Le centre a ainsi réuni architectes, géographes, ingénieurs, sociologues, pédagogues, urbanistes, économistes, spécialistes du climat, entreprises et représentants des collectivités pour élaborer des réponses adaptées à chaque territoire. Le colloque met également en avant l’importance d’une approche pluriculturelle, indispensable dans une région où les pratiques, les mémoires littorales et les rapports à la mer varient d’une communauté à l’autre. Travailler avec les habitants, écouter les récits, intégrer les usages locaux et associer les savoirs traditionnels aux connaissances scientifiques permet d’enrichir les solutions et de renforcer leur acceptabilité. Le CEDTI travaille avec les partenaires du développement pour trouver un moyen clair d’avancer. Parmi ceux qui ont apporté leur soutien au programme se trouve Kolos.

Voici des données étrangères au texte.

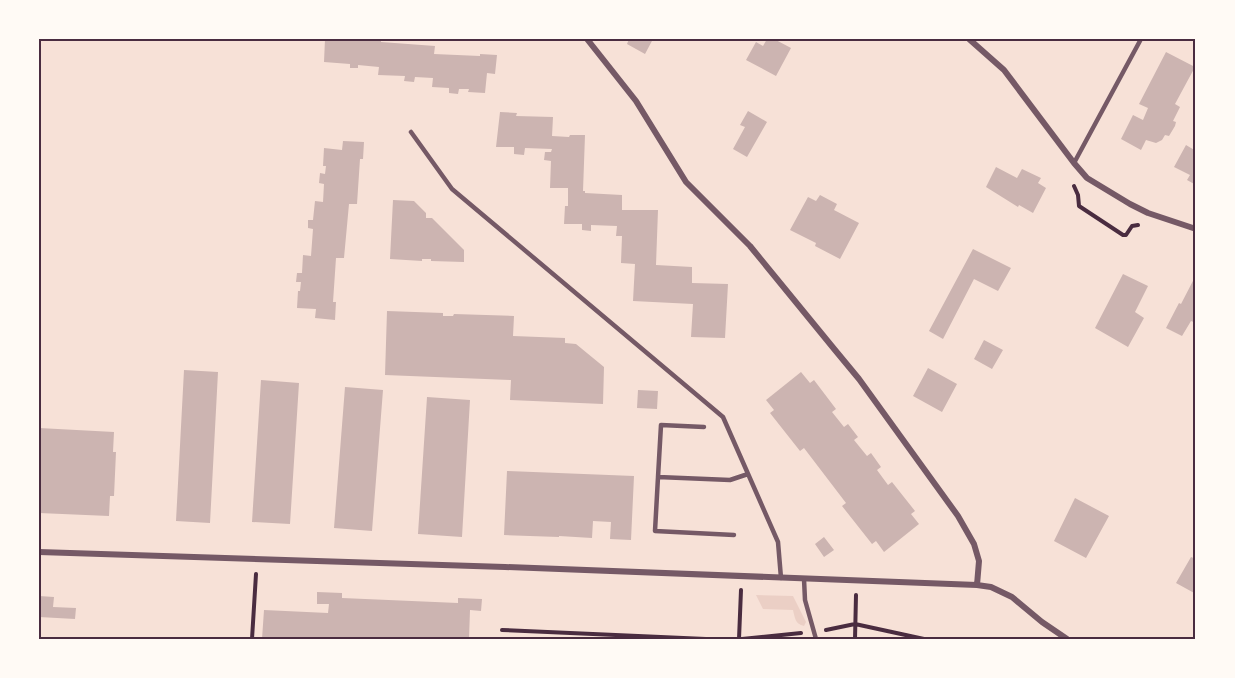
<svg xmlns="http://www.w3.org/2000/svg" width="1235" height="678" font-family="Helvetica,sans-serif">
	<rect width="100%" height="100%" fill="#f7e1d7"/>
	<path fill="#ebcfc5" d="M 756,595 L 793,596 L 806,622 L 804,626 C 795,624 795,618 793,610 L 763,609 Z"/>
	<path fill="#ccb4b1" d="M 325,39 L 381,39 L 381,42 L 435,46 L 434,54 L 480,56 L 480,54 L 497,55 L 495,74 L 487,73 L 485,93 L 468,92 L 469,89 L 459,89 L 458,94 L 449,93 L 449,88 L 432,87 L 433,78 L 415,77 L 414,82 L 404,81 L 405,76 L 378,75 L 379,67 L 358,65 L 358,68 L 350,68 L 350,64 L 324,62 Z
		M 629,39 L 653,39 L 645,54 L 627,44 Z
		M 767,39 L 774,39 L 791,48 L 776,76 L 746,60 L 756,42 L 763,46 Z
		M 1166,52 L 1195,67 L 1175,104 L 1180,107 L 1173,121 L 1176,122 L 1175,126 L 1169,136 L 1165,135 L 1162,140 L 1156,143 L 1146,140 L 1141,150 L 1121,139 L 1133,115 L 1143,120 L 1148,108 L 1139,104 Z
		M 748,111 L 767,122 L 747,157 L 733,149 L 745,127 L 740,125 Z
		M 500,112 L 517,113 L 516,116 L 553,117 L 552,136 L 569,137 L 570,135 L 585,135 L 583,191 L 585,191 L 585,193 L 622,195 L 622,210 L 658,210 L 656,265 L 692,267 L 692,283 L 728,284 L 725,338 L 691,337 L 693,304 L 633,301 L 635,264 L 621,263 L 622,236 L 616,236 L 617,226 L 591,225 L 591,231 L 582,230 L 582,224 L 564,224 L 565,206 L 568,206 L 568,188 L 550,188 L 551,161 L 544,160 L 545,152 L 551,152 L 552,149 L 525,148 L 524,155 L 514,154 L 514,147 L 496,147 Z
		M 343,141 L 364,142 L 363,159 L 360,159 L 357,204 L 349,204 L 344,258 L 336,258 L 333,302 L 336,302 L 335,320 L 315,318 L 316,309 L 297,308 L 298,291 L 300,291 L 301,282 L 296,282 L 297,273 L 302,273 L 303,255 L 311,256 L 313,229 L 308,228 L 308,220 L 313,220 L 315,201 L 323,202 L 324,184 L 319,183 L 320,173 L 325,174 L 326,166 L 323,166 L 324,148 L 342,150 Z
		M 1186,145 L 1196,151 L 1196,185 L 1187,180 L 1190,175 L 1174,167 Z
		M 996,167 L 1017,178 L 1022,169 L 1041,178 L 1038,183 L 1046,188 L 1033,213 L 1019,205 L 1018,207 L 986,187 Z
		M 820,195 L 837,204 L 834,210 L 859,223 L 840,259 L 815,246 L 816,243 L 790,230 L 808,197 L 816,201 Z
		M 393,200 L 414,201 L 426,213 L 426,218 L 432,218 L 464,250 L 464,262 L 431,261 L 431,259 L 422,259 L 422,261 L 390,259 Z
		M 973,249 L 1011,268 L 998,291 L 974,279 L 943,339 L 929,331 Z
		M 1123,274 L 1148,286 L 1135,312 L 1144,318 L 1128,347 L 1095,328 Z
		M 1196,275 L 1196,323 L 1191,321 L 1182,336 L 1166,328 L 1179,303 L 1181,304 Z
		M 387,311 L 443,313 L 443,316 L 453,316 L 454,314 L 514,316 L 513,336 L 565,338 L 565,343 L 576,344 L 604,367 L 603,404 L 510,400 L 511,380 L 385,375 Z
		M 984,340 L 1003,350 L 992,369 L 974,359 Z
		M 928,368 L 957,384 L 942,412 L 913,396 Z
		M 184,370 L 218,372 L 210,523 L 176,521 Z
		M 801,372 L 810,383 L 814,380 L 836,409 L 832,412 L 844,427 L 848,424 L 858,437 L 854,440 L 867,456 L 871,453 L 881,467 L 877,470 L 888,485 L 892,482 L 915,511 L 911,514 L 919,524 L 884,552 L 876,541 L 872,544 L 842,506 L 846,503 L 804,448 L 800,451 L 770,413 L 774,410 L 766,400 Z
		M 261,380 L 299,383 L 290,524 L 252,522 Z
		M 345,387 L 383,390 L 372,531 L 334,528 Z
		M 638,390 L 658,391 L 657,409 L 637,408 Z
		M 427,397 L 470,400 L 462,537 L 418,534 Z
		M 39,428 L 114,432 L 113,452 L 116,452 L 114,496 L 110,496 L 109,516 L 39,513 Z
		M 507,471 L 634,476 L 631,540 L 610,539 L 611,522 L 593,521 L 592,538 L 559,536 L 559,537 L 504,535 Z
		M 1075,498 L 1109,516 L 1086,558 L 1054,541 Z
		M 824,537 L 834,550 L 824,557 L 815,544 Z
		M 1191,557 L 1196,559 L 1196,594 L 1176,583 Z
		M 317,592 L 342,593 L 342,598 L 458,603 L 458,598 L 482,599 L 481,611 L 470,610 L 469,639 L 262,639 L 264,610 L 328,613 L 329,604 L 317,604 Z
		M 39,596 L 54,597 L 53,607 L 76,608 L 75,619 L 39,617 Z"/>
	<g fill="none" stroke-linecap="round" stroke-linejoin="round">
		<path stroke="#4a2c40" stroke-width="4" d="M 1074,186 L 1078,195 L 1079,206 L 1123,235 L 1126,235 L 1132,226 L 1138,225
			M 502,630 L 706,639
			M 826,630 L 855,624 L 924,639
			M 252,639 L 256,574
			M 739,639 L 741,590
			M 742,639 L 801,633
			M 855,639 L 856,595"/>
		<path stroke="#755966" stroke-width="4.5" d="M 411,132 L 452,189 L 723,417 L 778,542 L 781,578
			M 1074,163 L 1141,39
			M 658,477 L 661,425 L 704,427
			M 734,535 L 655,531 L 658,477 L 730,480 L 748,474
			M 804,579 L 805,600 L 816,639"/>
		<path stroke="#755966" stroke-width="6" d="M 587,39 L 636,101 L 686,182 L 750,246 L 835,350 L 859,379 L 958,516 L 974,544 L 979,561 L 977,585
			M 969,39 L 1004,70 L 1074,163 L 1087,178 L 1130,204 L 1148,213 L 1196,229
			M 39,552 L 505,567 L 977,585 L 991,587 L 1012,597 L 1042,622 L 1067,639"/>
	</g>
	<rect width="1235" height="678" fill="none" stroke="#fffaf5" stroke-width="81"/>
	<rect x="40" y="40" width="1154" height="598" fill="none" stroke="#4a2c40" stroke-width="2"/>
</svg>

Concours Bel Ombre 2050 : Reshaping the Edge
D’autre part, les gagnants du concours Bel Ombre 2050 : Reshaping the Edge ont également occupé une place centrale dans les échanges. Issu d’une démarche de recherche-action initiée lors du précédent colloque, ce défi architectural a mobilisé la créativité d’équipes mauriciennes et internationales pour repenser l’avenir d’un village confronté à la montée de la mer et aux crues de la rivière Saint-Martin. Les propositions ont exploré des formes d’habitat plus souples, des typologies constructives innovantes, de nouveaux rapports à l’eau et des scénarios d’adaptation progressive du village. L’ensemble des projets a été évalué par un jury d’experts ainsi que par les habitants présents lors de la cérémonie d’ouverture, illustrant une co-construction fondée sur l’écoute mutuelle et la mise en débat des solutions.

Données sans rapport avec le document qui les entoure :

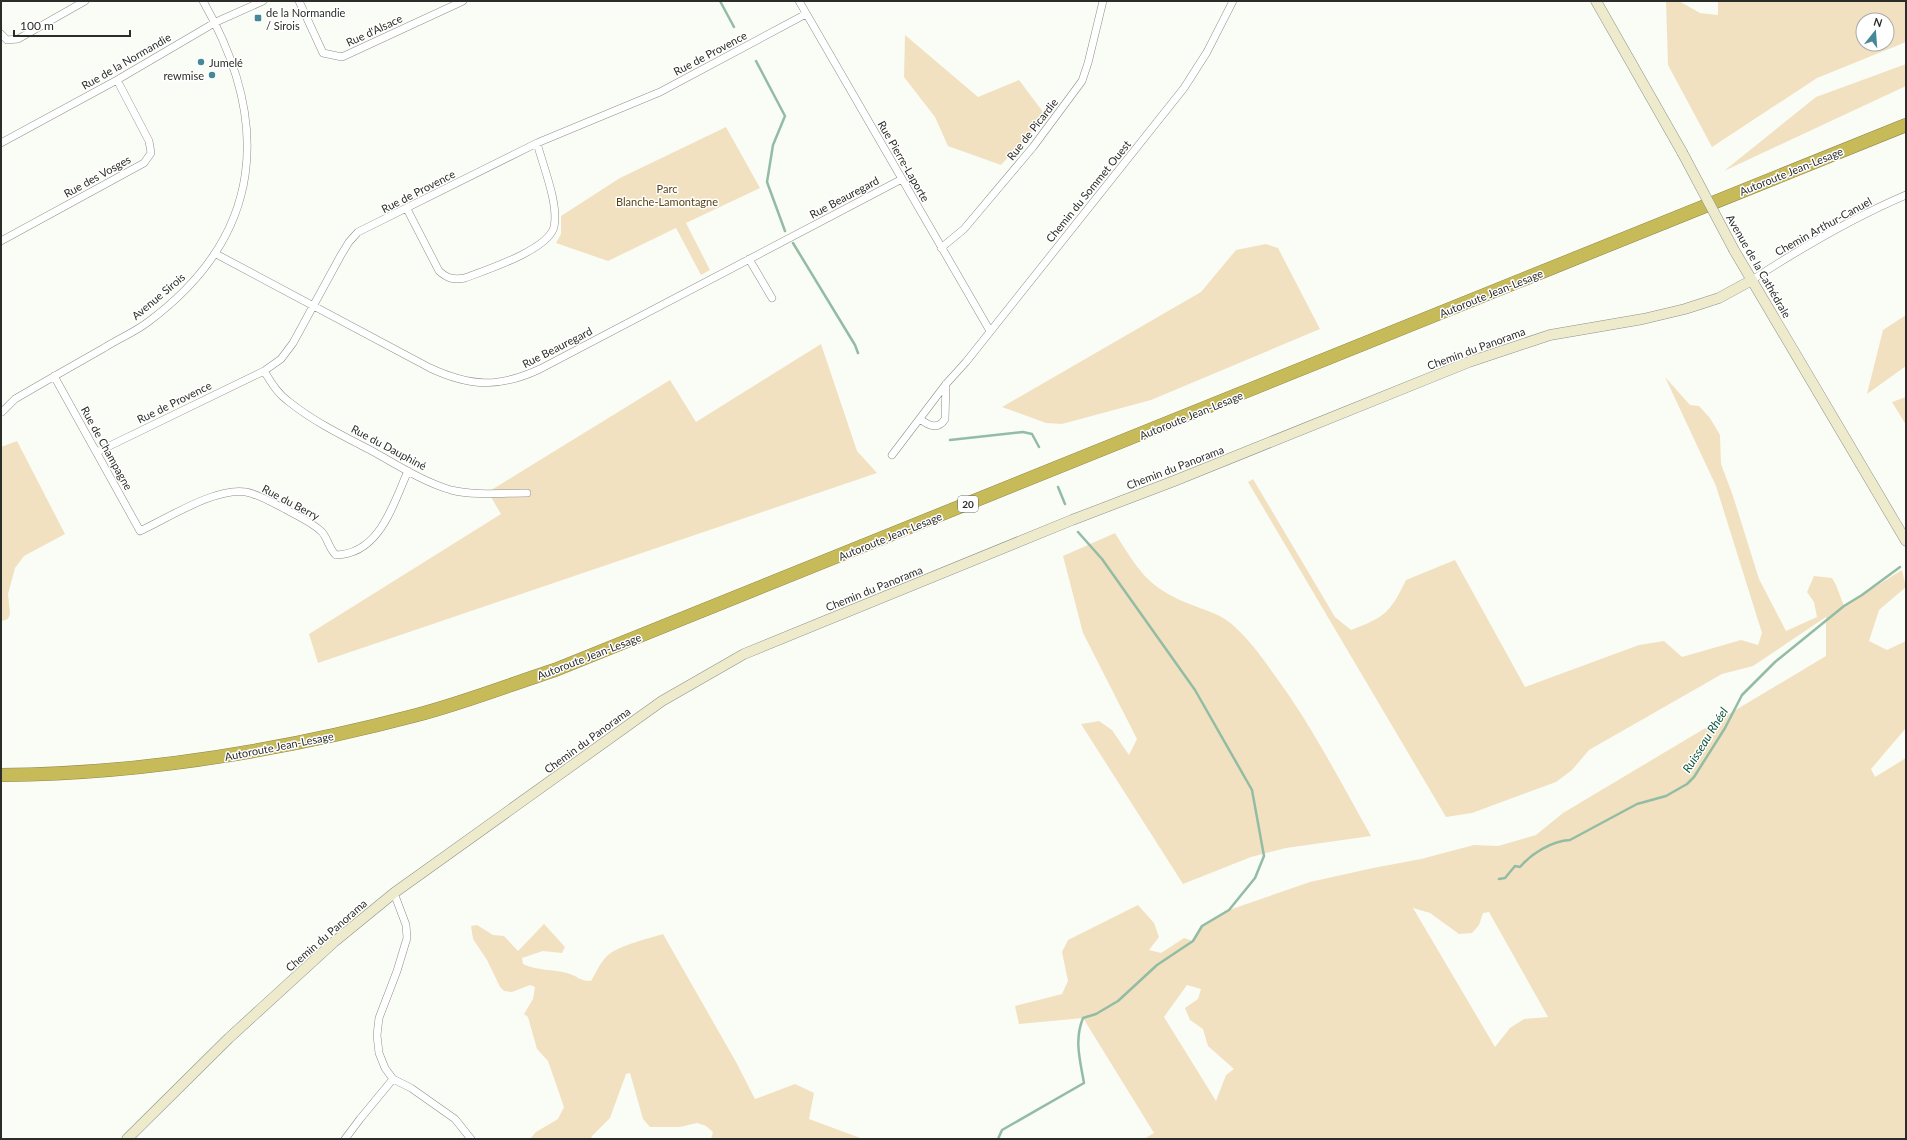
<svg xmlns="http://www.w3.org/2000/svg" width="1907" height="1140" font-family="Lato,sans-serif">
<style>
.green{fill:#f2e1c0;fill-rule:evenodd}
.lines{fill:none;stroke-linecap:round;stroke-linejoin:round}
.stream{stroke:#93bca5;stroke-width:2.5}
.street-casing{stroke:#8e908b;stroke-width:8}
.secondary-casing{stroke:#8e908b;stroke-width:11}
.highway-casing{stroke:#918949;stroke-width:14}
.street{stroke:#fff;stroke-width:7}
.secondary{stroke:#eeebcd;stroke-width:10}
.highway{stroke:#c7bb59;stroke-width:13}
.secondary-bridge-casing{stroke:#8e908b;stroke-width:11;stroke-linecap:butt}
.secondary-bridge{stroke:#eeebcd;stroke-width:10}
.poi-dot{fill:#468899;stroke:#fff;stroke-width:1.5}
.labels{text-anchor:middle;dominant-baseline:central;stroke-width:3;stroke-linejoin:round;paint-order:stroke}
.shield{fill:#fff;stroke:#6b6c6a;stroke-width:1}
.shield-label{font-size:10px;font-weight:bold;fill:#2c2d2a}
.poi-label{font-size:11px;fill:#2c2d2a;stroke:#fff;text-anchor:start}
.street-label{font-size:11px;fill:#2c2d2a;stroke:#fff}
.park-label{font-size:11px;fill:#584315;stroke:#fff}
.water-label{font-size:12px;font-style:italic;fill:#0e5638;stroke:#fff}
</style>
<rect width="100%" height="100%" fill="#fafcf6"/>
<path class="green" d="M1666 1H1679L1700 13 1718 15V1H1906V42L1817 78 1712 147 1668 65ZM1863 20H1887V44H1863Z
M905 35 978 97 1019 80 1046 116 1001 165 948 146 935 117 904 77Z
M1906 64V86L1724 171 1816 97Z
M726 127 760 188 686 223 710 270 701 275 676 228 608 261 556 243 561 234V216L620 178Z
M1266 244 1278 248 1320 329 1151 400 1062 424 1046 423 1002 407 1201 292 1236 250Z
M1906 315V366L1867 394 1883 330Z
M821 344 857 451 877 473 318 663 309 634 501 514 488 492 670 380 696 422Z
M1665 377 1690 405 1699 406 1710 418 1720 435 1721 464 1733 496 1759 579 1786 631 1817 617 1814 602 1807 592 1814 576 1832 578 1836 585 1844 606 1902 570 1906 587 1879 610 1869 641 1887 650 1906 641V728L1871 769 1875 777 1906 758V1139H1144L1154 1133 1083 1018 1019 1024 1015 1006 1062 994 1068 981 1062 952 1068 940 1138 905 1154 923 1159 937 1149 950 1161 953 1184 938 1193 941 1202 926 1229 910 1310 882 1373 868 1421 859 1474 845 1498 846 1536 835 1563 813 1826 656V617L1753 666 1722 674 1589 750 1572 770 1556 782 1472 813 1446 817 1248 482 1253 479 1335 617 1351 630C1385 617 1390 613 1406 580L1455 560 1525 687 1639 645 1664 641 1682 657 1741 640 1758 645 1762 633 1716 486ZM1413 908 1430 913 1459 934 1472 933 1479 925 1483 913 1489 912 1548 1017 1524 1019 1510 1028 1495 1047ZM1187 985 1201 989 1198 999 1185 1008 1190 1020 1203 1029 1208 1046 1234 1069 1226 1075 1216 1101 1164 1017Z
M1906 397V425L1892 402Z
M17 441 65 534 24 556 15 568 8 594 10 614 8 619 2 621 1 447Z
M1115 533C1137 568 1147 587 1187 603 1204 610 1222 614 1235 627 1250 641 1262 657 1273 673 1311 724 1340 781 1371 836L1286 848 1251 857 1183 884 1081 724 1099 721 1112 730 1129 755 1137 739 1083 633 1063 556Z
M544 924 565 947 562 953 543 951 522 958 523 964C537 971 553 969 567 973 578 976 579 981 591 981 596 973 600 963 606 957 616 946 647 939 663 934L736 1062 755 1099 795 1084 814 1093 809 1119 863 1139H711L713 1132 706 1126 697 1123 680 1127H650L643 1119 630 1073 626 1074 610 1118 592 1136 591 1139H530L536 1132 558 1119 564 1107 548 1061 537 1049 528 1017 524 1014 533 999 535 987 530 985 512 992 504 991 500 987 487 960 473 939 471 926 477 925 493 935 504 936 518 951Z"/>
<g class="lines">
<path class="stream" d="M720 1 734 27
M756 61 785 116 773 145 767 182 785 231
M793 243 855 345 858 353
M950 440 1023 432 1032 434 1039 447
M1058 487 1065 504
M1499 879 1505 878 1515 866 1520 867C1532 853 1552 841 1570 840L1637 804 1666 796 1687 784 1694 777 1725 728 1742 695 1775 662 1844 606 1862 595 1900 567
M998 1139 1002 1130 1084 1083C1080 1060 1074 1040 1083 1018L1096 1014 1118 1001 1157 965 1193 941 1202 926 1229 910 1255 878 1264 856 1252 790 1195 690 1102 559 1078 532"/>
<defs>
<path id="street" d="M299 1 323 53 342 57 463 1
M799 1 990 331
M1 34 7 40 18 39 85 1
M1 143 117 80 216 22 263 1
M407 209 439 271C448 279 454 280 465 278 486 270 548 250 554 227 559 204 543 166 537 143
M1 241 144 163 151 153 149 141 117 80
M941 248 964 229 1033 147 1082 81 1088 63 1103 1
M216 254 430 368C471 387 499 388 540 369L902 179
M749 259 772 298
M1752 280C1801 248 1852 218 1906 195
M264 371C271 382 277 393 288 401 314 422 345 437 374 452 399 466 424 482 451 490 475 496 502 493 527 493
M54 376 140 531C168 518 216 487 246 492 260 495 273 503 285 509 297 516 312 522 322 532 328 539 329 549 336 555 380 554 393 504 408 471
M2 412 15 399C44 382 74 365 104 348 118 339 135 332 148 322 265 235 272 122 203 1
M920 419C929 426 938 430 945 419L946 384
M97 452 264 371 281 359 293 343 341 255 349 242 358 232 537 143 660 92 806 14
M892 455 946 384 966 362 1184 88 1207 52 1233 1
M394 893 406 925 407 938 397 971 379 1018 377 1035 379 1053 385 1068 393 1079 411 1088 455 1119 471 1139
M345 1139 360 1119 393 1079"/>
<path id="secondary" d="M1596 1 1682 152
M1734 250 1906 541
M127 1139 229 1038 334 942 394 893 662 701 744 654 1072 520 1174 481 1469 362 1550 335 1643 319 1685 309 1719 298 1752 280"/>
<path id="highway" d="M1 775C142 774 280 751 417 715 463 703 509 685 555 670L1906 125"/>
</defs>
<use href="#street" class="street-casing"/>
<use href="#secondary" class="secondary-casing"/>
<use href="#highway" class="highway-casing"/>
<use href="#street" class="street"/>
<use href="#secondary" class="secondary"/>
<use href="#highway" class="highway"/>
<defs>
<path id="secondary-bridge" d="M1682 152 1734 250"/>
</defs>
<use href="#secondary-bridge" class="secondary-bridge-casing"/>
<use href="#secondary-bridge" class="secondary-bridge"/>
</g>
<g class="poi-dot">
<rect x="254" y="14" width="8" height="8" rx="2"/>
<circle cx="201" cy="62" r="4"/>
<circle cx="212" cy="75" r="4"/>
</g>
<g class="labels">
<rect class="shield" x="958" y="496" width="20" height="16" rx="3"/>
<g class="shield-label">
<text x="968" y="504">20</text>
</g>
<g class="poi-label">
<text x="266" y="12">de la Normandie<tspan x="266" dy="13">/ Sirois</tspan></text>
<text x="209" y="62">Jumelé</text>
<text x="204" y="75" text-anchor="end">rewmise</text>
</g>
<g class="street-label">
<text transform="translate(374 30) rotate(-25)">Rue d'Alsace</text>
<text transform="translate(710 53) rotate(-28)">Rue de Provence</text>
<text transform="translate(126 61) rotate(-30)">Rue de la Normandie</text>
<text transform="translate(1032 129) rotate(-52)">Rue de Picardie</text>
<text transform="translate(904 161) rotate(60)">Rue Pierre-Laporte</text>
<text transform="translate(1791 171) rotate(-22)">Autoroute Jean-Lesage</text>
<text transform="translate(97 176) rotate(-29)">Rue des Vosges</text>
<text transform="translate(418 191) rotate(-27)">Rue de Provence</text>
<text transform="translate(1088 191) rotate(-51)">Chemin du Sommet Ouest</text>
<text transform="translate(844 197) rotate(-28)">Rue Beauregard</text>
<text transform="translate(1823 226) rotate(-29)">Chemin Arthur-Canuel</text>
<text transform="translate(1759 266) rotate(60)">Avenue de la Cathédrale</text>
<text transform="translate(1491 293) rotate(-22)">Autoroute Jean-Lesage</text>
<text transform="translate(158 296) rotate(-40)">Avenue Sirois</text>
<text transform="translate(557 347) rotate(-27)">Rue Beauregard</text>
<text transform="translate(1476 348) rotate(-20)">Chemin du Panorama</text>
<text transform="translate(174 402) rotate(-26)">Rue de Provence</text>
<text transform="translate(1191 415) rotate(-22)">Autoroute Jean-Lesage</text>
<text transform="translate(389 447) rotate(28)">Rue du Dauphiné</text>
<text transform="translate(107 448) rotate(61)">Rue de Champagne</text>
<text transform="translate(1175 467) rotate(-21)">Chemin du Panorama</text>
<text transform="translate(291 502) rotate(28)">Rue du Berry</text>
<text transform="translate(890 536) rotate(-22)">Autoroute Jean-Lesage</text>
<text transform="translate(874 588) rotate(-22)">Chemin du Panorama</text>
<text transform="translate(589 656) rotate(-21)">Autoroute Jean-Lesage</text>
<text transform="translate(587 740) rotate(-36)">Chemin du Panorama</text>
<text transform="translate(279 746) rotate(-11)">Autoroute Jean-Lesage</text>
<text transform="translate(326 935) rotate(-41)">Chemin du Panorama</text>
</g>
<g class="park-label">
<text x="667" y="188">Parc<tspan x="667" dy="13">Blanche-Lamontagne</tspan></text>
</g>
<g class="water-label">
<text transform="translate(1705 740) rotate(-58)">Ruisseau Rhéel</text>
</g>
</g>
<rect width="1907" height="1140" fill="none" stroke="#2c2d2a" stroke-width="4"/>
<g transform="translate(1875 32) rotate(17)"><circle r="19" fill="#ffffff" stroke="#ababaa"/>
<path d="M0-3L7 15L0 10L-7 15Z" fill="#468899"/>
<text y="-6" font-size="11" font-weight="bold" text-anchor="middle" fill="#2c2d2a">N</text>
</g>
<path d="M14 30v6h116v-6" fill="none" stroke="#2c2d2a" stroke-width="2"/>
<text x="20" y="30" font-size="12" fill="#2c2d2a" stroke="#ffffff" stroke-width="3" paint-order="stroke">100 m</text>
</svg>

Le CEDTI rappelle que l’adaptation au changement climatique est un processus de long terme, qui exige des expérimentations et une collaboration continue entre institutions, scientifiques et populations. Les réponses ne pourront être ni uniformes ni immédiates : elles devront combiner différentes approches selon les territoires, allant des interventions structurelles à la relocalisation, des réformes réglementaires à la restauration d’écosystèmes, en passant par des innovations architecturales, éducatives et sociales.
À l’issue de cette édition, le centre réaffirme son engagement à poursuivre un travail de terrain, à accompagner les communautés et à soutenir la recherche, afin que Maurice et l’océan indien puissent inventer des modes d’habiter capables de transformer la vulnérabilité en résilience. Le CEDTI appelle enfin au renforcement des coopérations régionales, convaincu que l’avenir du littoral se construira collectivement, au croisement des savoirs, des cultures et des expériences.